In the present study, the MMC presented four different types with a variable frequency. The most frequent was Independent, with 60.7%, and the less frequent was Mesiobuccal confluent. The Independent MMC represents a canal with a separate orifice and independent apical foramen. This configuration represents less complexity when compared to canals with ramifications and confluences [1]. Few studies have evaluated the MMC configuration and found that the confluent type was the most prevalent [13, 14]. However, it appears that the configuration was evaluated using periapical radiographs rather than using 3D imaging as the present study. Assessment of the canal system using 2D imaging may mask independent canals by the overlapping nature of 2D and may lead to misinterpretations. Some studies, based on CBCT imaging, reported that the more complex the root system configuration, the greater the occurrence of endodontic technical errors [4, 24, 25]. Further research is encouraged to verify if the complexity of MMC is related to the occurrence of endodontic technical errors. Furthermore, applying this classification in different imaging methods, such as micro-CT and different populations could be considered.
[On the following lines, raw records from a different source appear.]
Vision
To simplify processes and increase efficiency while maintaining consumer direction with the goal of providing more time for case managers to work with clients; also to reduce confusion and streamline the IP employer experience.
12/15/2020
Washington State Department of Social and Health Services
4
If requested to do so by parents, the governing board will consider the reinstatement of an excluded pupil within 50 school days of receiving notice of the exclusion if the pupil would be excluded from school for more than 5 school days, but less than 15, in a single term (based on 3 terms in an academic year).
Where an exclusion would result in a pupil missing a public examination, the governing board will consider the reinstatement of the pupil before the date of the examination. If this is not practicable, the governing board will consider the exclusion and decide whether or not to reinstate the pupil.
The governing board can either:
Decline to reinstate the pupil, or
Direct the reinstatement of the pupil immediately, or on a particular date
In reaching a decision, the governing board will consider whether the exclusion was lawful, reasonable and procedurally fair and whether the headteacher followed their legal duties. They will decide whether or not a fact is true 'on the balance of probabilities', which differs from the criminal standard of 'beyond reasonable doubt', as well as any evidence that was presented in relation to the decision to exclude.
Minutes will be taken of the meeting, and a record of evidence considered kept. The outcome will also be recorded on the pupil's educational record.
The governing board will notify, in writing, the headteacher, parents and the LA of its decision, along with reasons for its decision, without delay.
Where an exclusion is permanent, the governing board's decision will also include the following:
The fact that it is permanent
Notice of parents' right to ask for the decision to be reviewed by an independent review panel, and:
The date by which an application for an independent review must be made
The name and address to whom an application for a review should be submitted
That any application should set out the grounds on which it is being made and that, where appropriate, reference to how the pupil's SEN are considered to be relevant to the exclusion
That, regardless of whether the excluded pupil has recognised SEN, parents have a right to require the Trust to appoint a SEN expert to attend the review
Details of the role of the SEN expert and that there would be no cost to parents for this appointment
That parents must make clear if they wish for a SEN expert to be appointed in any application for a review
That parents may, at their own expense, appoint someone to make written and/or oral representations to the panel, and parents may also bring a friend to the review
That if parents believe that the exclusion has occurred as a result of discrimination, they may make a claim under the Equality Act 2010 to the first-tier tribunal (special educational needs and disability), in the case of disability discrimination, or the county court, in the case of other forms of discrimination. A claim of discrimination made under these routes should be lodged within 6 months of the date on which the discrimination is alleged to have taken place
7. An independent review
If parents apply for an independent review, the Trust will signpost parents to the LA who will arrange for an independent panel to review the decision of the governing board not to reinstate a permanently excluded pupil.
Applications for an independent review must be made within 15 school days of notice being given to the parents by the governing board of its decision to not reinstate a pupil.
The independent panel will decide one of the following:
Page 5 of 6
This study evaluated the anatomical aspects aiming to correlate the presence of MMC with some of them, because this topic is still controversy in the literature. While one study concluded that there does not seem to be a correlation between the presence of MMC and mesial intracanal distance [9], other investigation found that distance is shorter in teeth with MMC [10]. The latter finding does not seem reasonable, because the distance between mesiobuccal and mesiolingual canals should be larger to fit the third canal, or at least it should be similar to that of teeth without MMC. Our data reinforced our hypothesis about the need for more space in the tooth to fit the third canal, since both mesial root width and the distance between mesiobuccal and mesiolingual canals were statistically significantly greater in teeth with the MMC, and the intracanal distance was also indicated as a predictor of the presence of MMC in the regression analysis. It is not possible to establish a measurement at which MMC will be present, but these findings may alert the clinicians when the presence of MMC should be suspected during the three-dimensional evaluation of the CBCT scan. In the clinical routine, the use of the operating microscope can also evaluate the distance between the regular canals and alert the clinicians.
Although the present study used high-resolution scans, CBCT examination is not the gold standard for the presence of MMC; other imaging methods, such as micro-CT and nano-CT could be more specific in defining the anatomy. Nonetheless, these methods are exclusive to laboratory analysis and could not be used in patients such as those in the present study. However, studies with extracted mandibular molars could be performed to analyze MMCs and describe their anatomy in these imaging modalities. Despite the limitations, the prevalence of MMC is relevant for clinicians’ knowledge because it could predict the possibility of encountering this variation during the endodontic procedure.